SORONG, mediabetewnews.com – Kasus ilegal logging makin marak saja wilayah Provinsi Papua Barat Daya. Kondisi ini membuat Alfons Kambu sebagai Ketua Majelis Rakyat Papua Barat Daya (MRPBD), mendesak pemerintah daerah agar segera menindak tegas pelaku ilegal logging
Alfons menyatakan, pelaku ilegal logging saat ini cukup berani beroperasi tanpa izin resmi di Papua Barat Daya, gegara diduga dibekingi oleh oknum aparat.
“Saat ini memang sudah banyak pasang mata menatap proses pembalakan hutan secara ilegal di Papua termasuk Papua Barat Daya,” ujar Alfons, Senin (2/6/2025).
Oleh karena itu, persoalan ilegal logging ini tak boleh dibiarkan begitu saja, sehingga tangan dari orang-orang jahat ini leluasa merusak pohon di hutan lalu dibawa ke luar Papua.
Pihaknya telah menyampaikan agar MRPBD segera membentuk tim guna mencari fakta di lapangan soal ilegal logging dimasukkan.
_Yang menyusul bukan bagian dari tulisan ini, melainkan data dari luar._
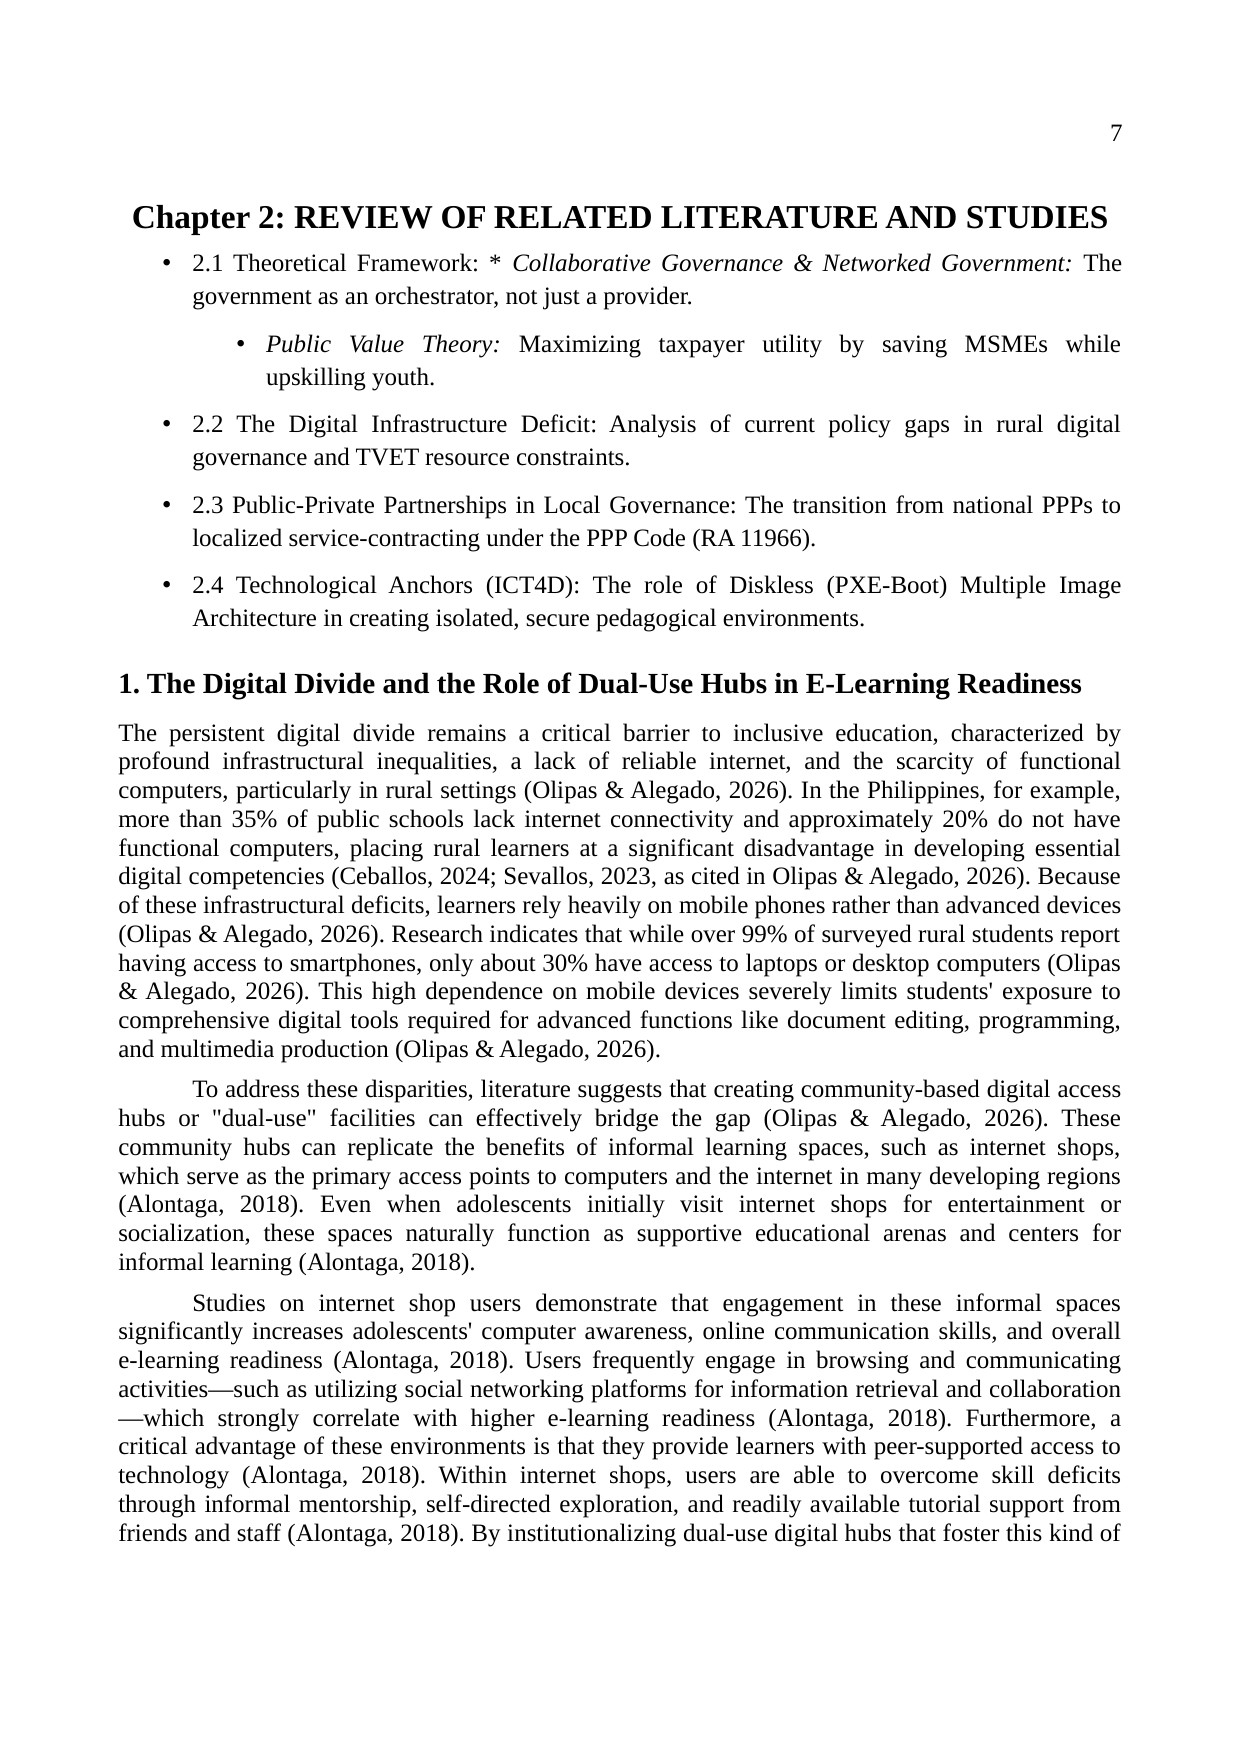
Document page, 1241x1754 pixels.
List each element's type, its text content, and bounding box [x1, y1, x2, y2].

“Isu ilegal logging ini akan kami bawa saat pertemuan dengan Presiden RI Prabowo Subianto di Jakarta, sebab aktor-aktor perusak hutan ini sudah melebihi batas,” katanya.
MRPBD sebagai lembaga represntatif Orang Asli Papua tentu akan berupaya untuk menyelamatkan oksigen terakhir di bumi yang berada di tanah Papua.
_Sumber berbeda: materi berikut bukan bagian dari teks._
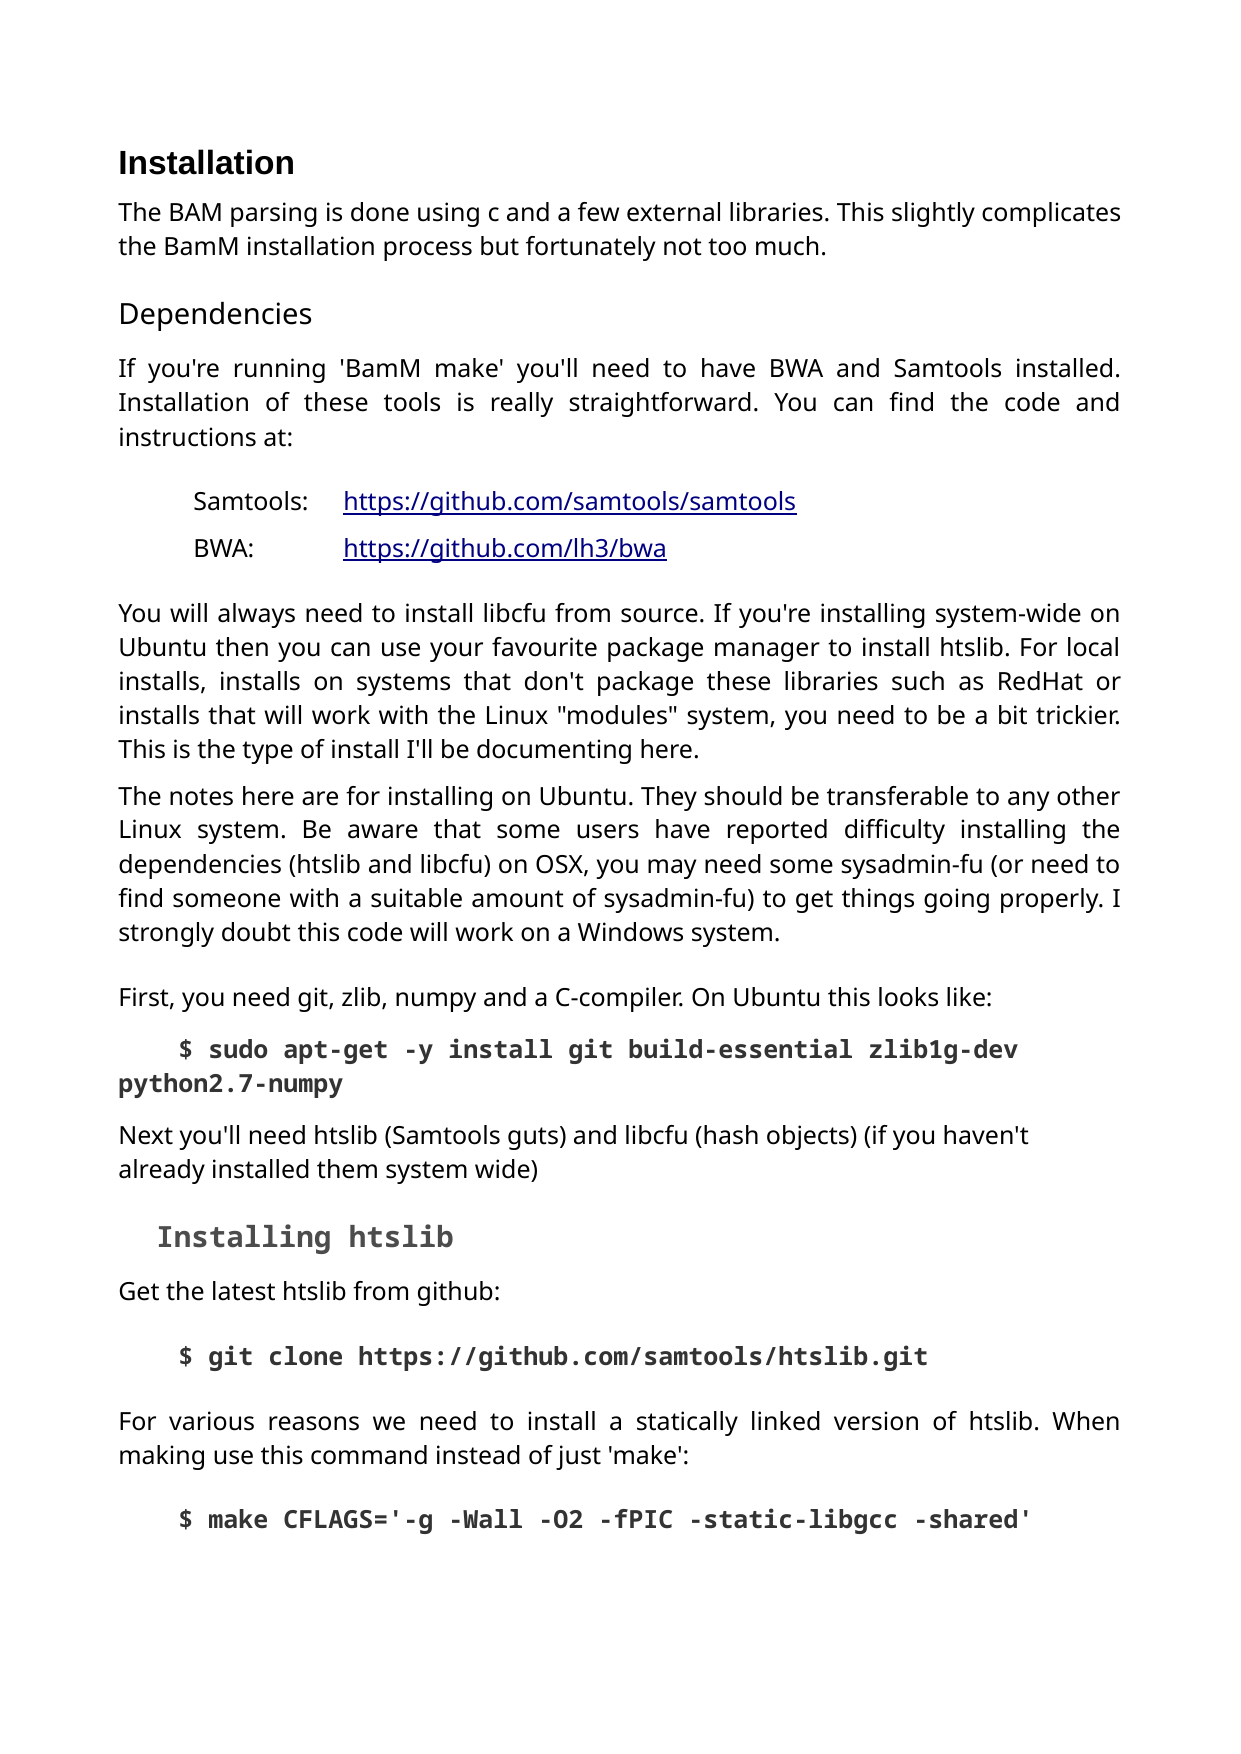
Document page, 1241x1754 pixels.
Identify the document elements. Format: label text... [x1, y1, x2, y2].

subtitle Installing htslib [156, 1217, 1122, 1256]
text Get the latest htslib from github: [118, 1274, 1122, 1308]
text The notes here are for installing on Ubuntu. They should be transferable to any other Linux system. Be aware that some users have reported difficulty installing the dependencies (htslib and libcfu) on OSX, you may need some sysadmin-fu (or need to find someone with a suitable amount of sysadmin-fu) to get things going properly. I strongly doubt this code will work on a Windows system. [118, 778, 1122, 948]
text BWA: https://github.com/lh3/bwa [118, 531, 1122, 564]
text You will always need to install libcfu from source. If you're installing system-wide on Ubuntu then you can use your favourite package manager to install htslib. For local installs, installs on systems that don't package these libraries such as RedHat or installs that will work with the Linux "modules" system, you need to be a bit trickier. This is the type of install I'll be documenting here. [118, 595, 1122, 766]
text Samtools: https://github.com/samtools/samtools [118, 484, 1122, 518]
text For various reasons we need to install a statically linked version of htslib. When making use this command instead of just 'make': [118, 1403, 1122, 1471]
text $ make CFLAGS='-g -Wall -O2 -fPIC -static-libgcc -shared' [118, 1502, 1122, 1536]
text First, you need git, zlib, numpy and a C-compiler. On Ubuntu this looks like: [118, 979, 1122, 1013]
text Next you'll need htslib (Samtools guts) and libcfu (hash objects) (if you haven't already installed them system wide) [118, 1118, 1122, 1186]
subtitle Installation [118, 143, 1122, 182]
subtitle Dependencies [118, 293, 1122, 333]
text If you're running 'BamM make' you'll need to have BWA and Samtools installed. Installation of these tools is really straightforward. You can find the code and instructions at: [118, 351, 1122, 453]
text The BAM parsing is done using c and a few external libraries. This slightly complicates the BamM installation process but fortunately not too much. [118, 194, 1122, 262]
text $ git clone https://github.com/samtools/htslib.git [118, 1338, 1122, 1372]
text $ sudo apt-get -y install git build-essential zlib1g-dev python2.7-numpy [118, 1031, 1122, 1099]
“Saya minta pemerintah daerah jangan diam, oligarki, siapapun dia yang mau masuk ke Papua, harus menghargai pemilik negeri,” tegasnya.
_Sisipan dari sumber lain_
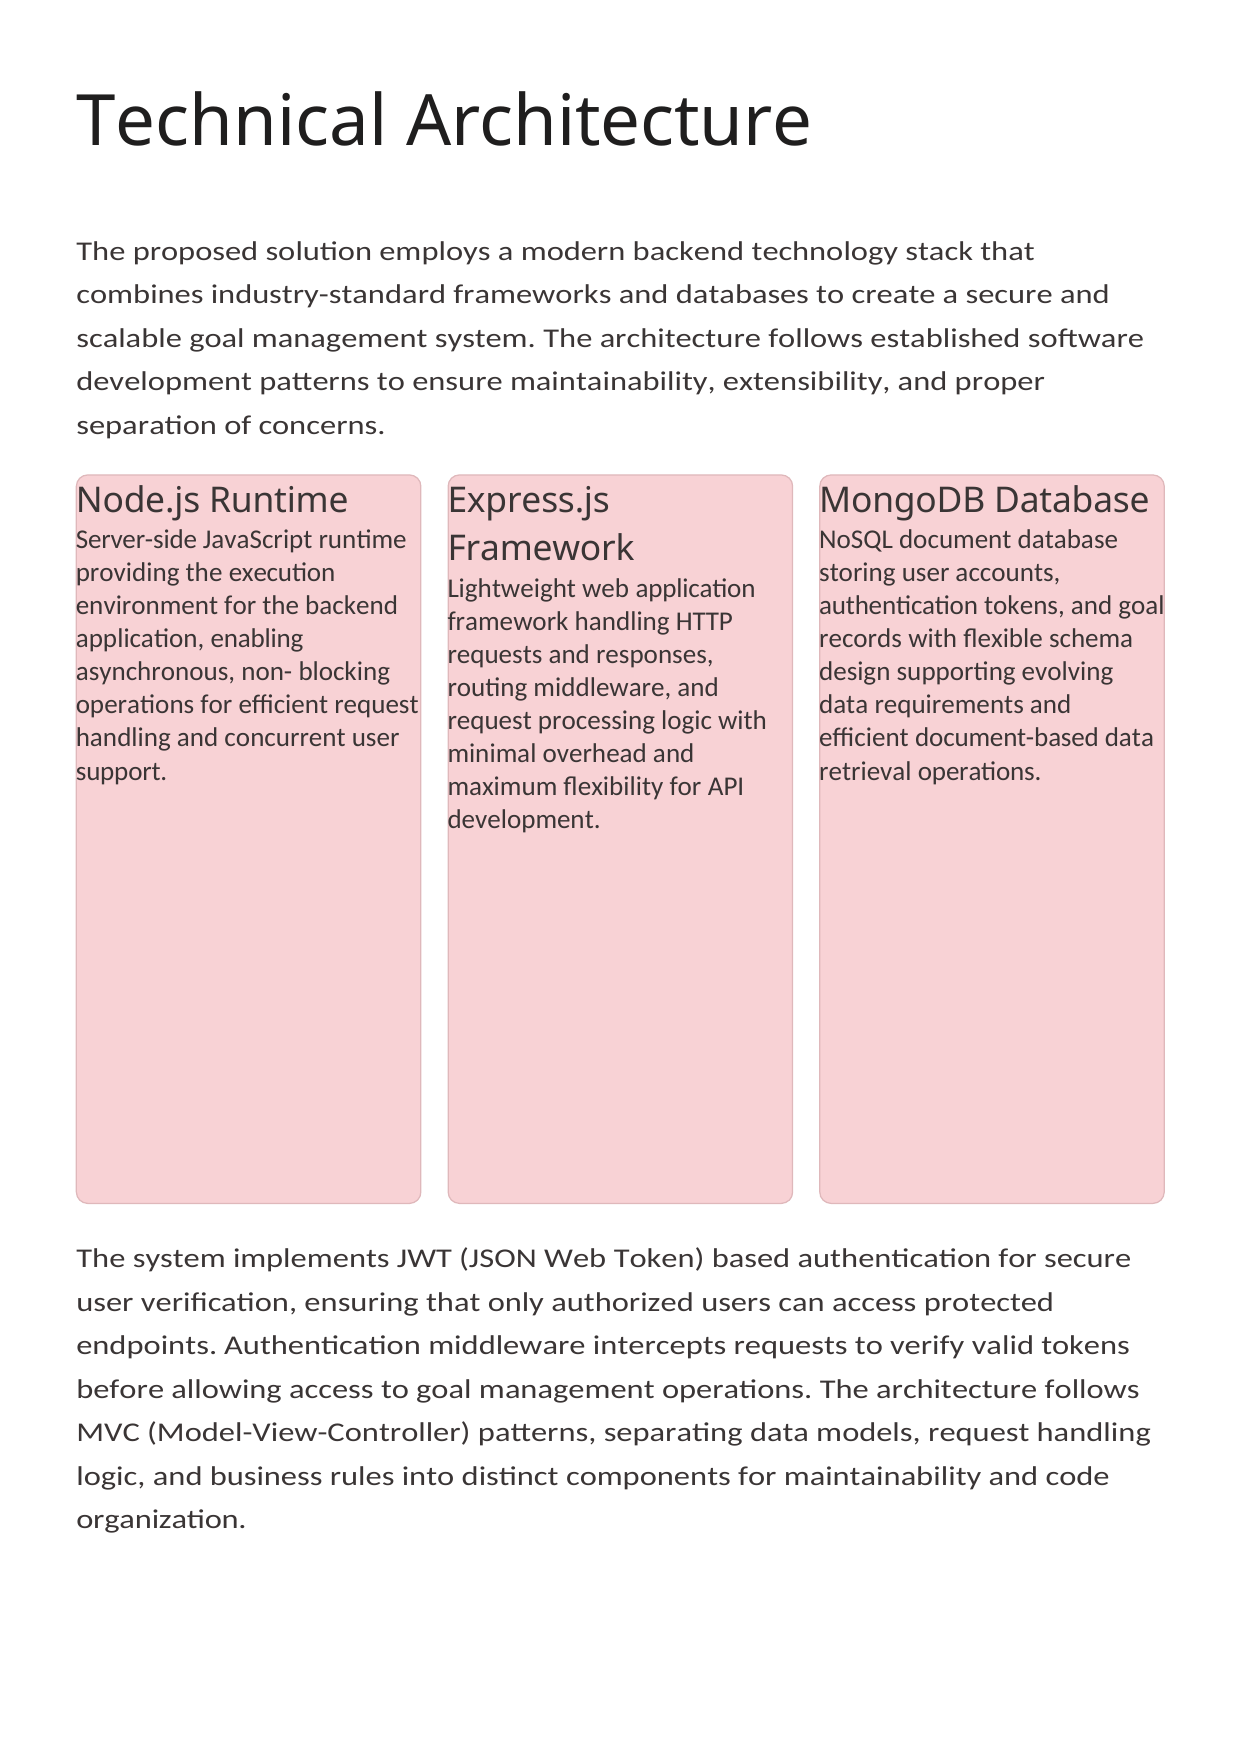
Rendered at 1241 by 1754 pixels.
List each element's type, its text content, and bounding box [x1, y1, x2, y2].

text The proposed solution employs a modern backend technology stack that combines industry-standard frameworks and databases to create a secure and scalable goal management system. The architecture follows established software development patterns to ensure maintainability, extensibility, and proper separation of concerns. [76, 234, 1160, 441]
text The system implements JWT (JSON Web Token) based authentication for secure user verification, ensuring that only authorized users can access protected endpoints. Authentication middleware intercepts requests to verify valid tokens before allowing access to goal management operations. The architecture follows MVC (Model-View-Controller) patterns, separating data models, request handling logic, and business rules into distinct components for maintainability and code organization. [76, 1241, 1160, 1536]
subtitle Technical Architecture [76, 69, 1194, 166]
Alfons mengaku telah mendapat laporan dan data yang diperoleh dari warga yang mana ada dugaan keterlibatan oknum pemain lama Labora Sitorus.
“Labora Sitorus ini kami dapat data dia juga dibeking oleh oknum aparat keamanan, sehingga tolong diselidiki jangan sampai orang-orang ini bebas merusak hutan secara ilegal begitu,” ucapnya.
Ia berharap, pemerintah bisa serius sehingga memastikan hutan di Papua Barat Daya tetap hijau dan tidak gundul gegara kepentingan orang.
Untuk diketahui nama Labora Sitorus beberapa tahun silam mencuat dikarenakan adanya temuan PPATK tentang transaksi keuangan yang mencapai 1,5 Triliun.
Dimana akumulasi dari transaksi yang terpantau di rekening Labora antara 2007 sampai 2012.
Selain laporan PPATK, kegiatan bisnis ilegal logging terkuak setelah ada 15 kontainer kayu yang tertahan di Pelabuhan Tanjung Perak, Surabaya, Jawa Timur turut ditahan
Penyidik Polda Papua lantas menetapkan Labora sebagai tersangka. Setelah menjadi tersangka, Labora nekat datang ke kantor Komisi Kepolisian Nasional (Kompolnas) di Jakarta dengan tujuan meminta perlindungan atas penetapan tersangka.
Setelah proses penyidikan dan berkas perkara didaftarkan ke pengadilan, Labora lantas menjalani persidangan. Pada 17 Februari 2014, hakim pada Pengadilan Negeri Kota Sorong, Papua Barat, menjatuhkan vonis dua tahun penjara dan denda Rp 50 juta, jauh dari tuntutan jaksa yakni 15 tahun penjara.
Menurut hakim, Labora terbukti memiliki bahan bakar ilegal dan pembalakan liar, serta kepemilikan transaksi keuangan senilai Rp 1,5 triliun.
Namun, hakim menyatakan Labora tidak terbukti melakukan pencucian uang sebagaimana dalam surat dakwaan.
Labora kemudian mengajukan banding. Namun, pada 2 Mei 2014 Pengadilan Tinggi Papua memperberat hukuman Labora menjadi 8 tahun penjara.
Selain itu, Pengadilan Tinggi Papua juga menyatakan Labora terbukti melakukan pencucian uang, serta menguatkan hukuman denda Rp 50 juta dan subsider kurungan 6 bulan seperti putusan pengadilan tingkat pertama.
Labora lantas mengajukan kasasi ke Mahkamah Agung (MA). Namun, MA memutuskan memperberat hukuman bagi Labora menjadi 15 tahun penjara, dan denda Rp 5 miliar subsider 1 tahun.
Putusan itu dibuat oleh Ketua Majelis Hakim Kasasi Artidjo Alkostar dengan anggota Hakim Agung Surya Jaya dan Sri Murwahyuni.